→ **TEXT SEGMENT**:
Marley has had an astonishingly successful commercial afterlife—the booming sales of his catalog virtually created the world-beat music category, paving the way for countless Buena Vista Social Clubs and Gipsy Kings—but his artistic reputation may never recover from it. His musical legacy has been hijacked and simplified by his cheesier fans (all those trustafarians toking in his memory). In turn, the music cognoscenti and hipsters seem to hold his mainstream appeal and lame followers against him. The fact that Marley is known by his weaker recordings like Legend or Exodus (which Time magazine—bizarrely to anyone familiar with the Marley canon—named "album of the century") doesn't help his cause.

 

Bob Marley's golden period was the three albums he cut with the original Wailers and the brilliant, certifiably insane, Jamaican producer Lee "Scratch" Perry: Soul Rebels, African Herbsman, and Rasta Revolution. These records are more satisfyingly complex, both lyrically and instrumentally, than much of Marley's later work. The Perry recordings are steeped in R & B and soul harmonies, but also tough. (Marley's earliest British fans were punk rockers.) The albums' layered rhythms—trancelike and jolting, like reggae by gunfighters—anticipated dub music and later stars like King Tubby and Augustus Pablo. When the English producer Chris Blackwell took over in 1973, intent on making Marley a star, the music, despite a couple of great albums, notably Catch a Fire! and Natty Dread, became steadily more mellow and digestible. (To hear the difference, listen to "Mr. Brown from 1970 and "Natural Mystic" from 1977.)

 

Perhaps Marley can't be taken seriously in a self-conscious age—unlike Dylan, or even Lennon, Marley didn't cloak himself in protective irony—but that risks overlooking how sly the man was. (Once, when asked how he handled fame, Marley responded, "I handle fame by not being famous … I'm not famous to me.") Since Marley would have been 61 this month, it's a fitting time to ask: Can Marley's legacy emancipate itself from an American following that wants a multiculti teddy bear?

 

Rachel Saurer, in a smart piece on the 20th anniversary of Legend, sketched out the loose set of values that Marley has come to embody: "In the realm of musical-taste-as-statement-of-personal-identity, Legend says this: I generally care about world events. I favor cotton clothing. I think stress is bad. I want to stop injustice. I'm all for love. I wouldn't say no to the herb, if you get my drift."

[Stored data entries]
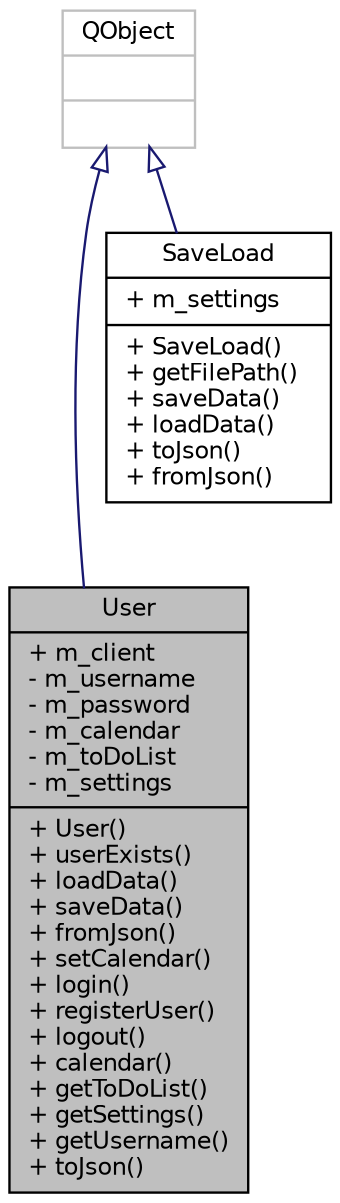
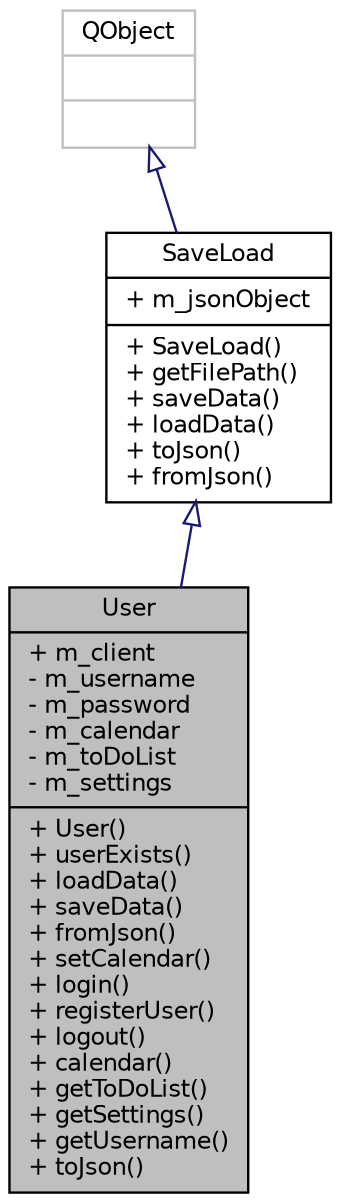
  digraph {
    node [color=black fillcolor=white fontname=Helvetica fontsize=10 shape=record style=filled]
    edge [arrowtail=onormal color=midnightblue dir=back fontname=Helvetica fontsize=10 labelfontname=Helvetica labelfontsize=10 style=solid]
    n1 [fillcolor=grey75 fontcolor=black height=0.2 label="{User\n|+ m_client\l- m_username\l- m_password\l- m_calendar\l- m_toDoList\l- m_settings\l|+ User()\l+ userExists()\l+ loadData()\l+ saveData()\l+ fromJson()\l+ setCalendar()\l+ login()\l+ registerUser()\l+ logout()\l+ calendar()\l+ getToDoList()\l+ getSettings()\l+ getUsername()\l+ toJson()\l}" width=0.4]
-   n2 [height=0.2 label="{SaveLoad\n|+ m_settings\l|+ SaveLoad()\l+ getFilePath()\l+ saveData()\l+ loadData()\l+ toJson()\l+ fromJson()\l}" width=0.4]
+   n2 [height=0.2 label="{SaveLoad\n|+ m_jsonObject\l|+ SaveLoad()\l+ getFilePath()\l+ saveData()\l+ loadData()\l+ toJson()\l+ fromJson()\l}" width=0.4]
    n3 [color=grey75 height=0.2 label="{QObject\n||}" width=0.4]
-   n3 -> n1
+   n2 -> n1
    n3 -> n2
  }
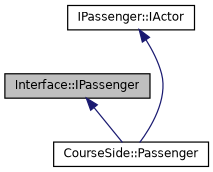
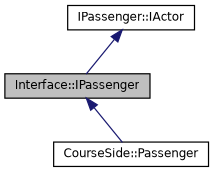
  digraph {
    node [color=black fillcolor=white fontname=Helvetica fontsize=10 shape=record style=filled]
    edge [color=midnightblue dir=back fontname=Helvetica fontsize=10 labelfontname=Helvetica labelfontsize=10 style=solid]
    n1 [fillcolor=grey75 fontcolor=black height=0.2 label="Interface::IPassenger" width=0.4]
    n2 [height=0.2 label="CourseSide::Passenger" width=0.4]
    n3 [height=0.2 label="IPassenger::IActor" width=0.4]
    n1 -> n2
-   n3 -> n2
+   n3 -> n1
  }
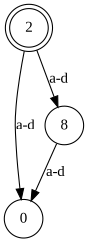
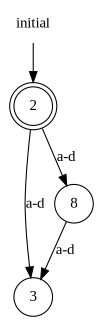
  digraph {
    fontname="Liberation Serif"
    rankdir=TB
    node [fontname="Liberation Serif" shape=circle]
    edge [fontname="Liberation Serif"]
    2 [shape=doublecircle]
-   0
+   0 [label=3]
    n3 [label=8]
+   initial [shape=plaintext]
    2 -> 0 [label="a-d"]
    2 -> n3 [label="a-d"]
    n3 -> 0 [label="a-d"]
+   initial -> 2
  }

→ **TASK INSTRUCTIONS**:
(a) Please render this sentence from the Bob Marley text into Spanish: "The Perry recordings are steeped in R & B and soul harmonies, but also tough."
(b) According to the Bob Marley text, which three albums did Marley make with the original Wailers and Lee "Scratch" Perry?

→ **SOLUTIONS BELOW**:
(a) Las grabaciones de Perry están impregnadas de armonías de R & B y soul, pero también son duras.

(b) Soul Rebels, African Herbsman, and Rasta Revolution.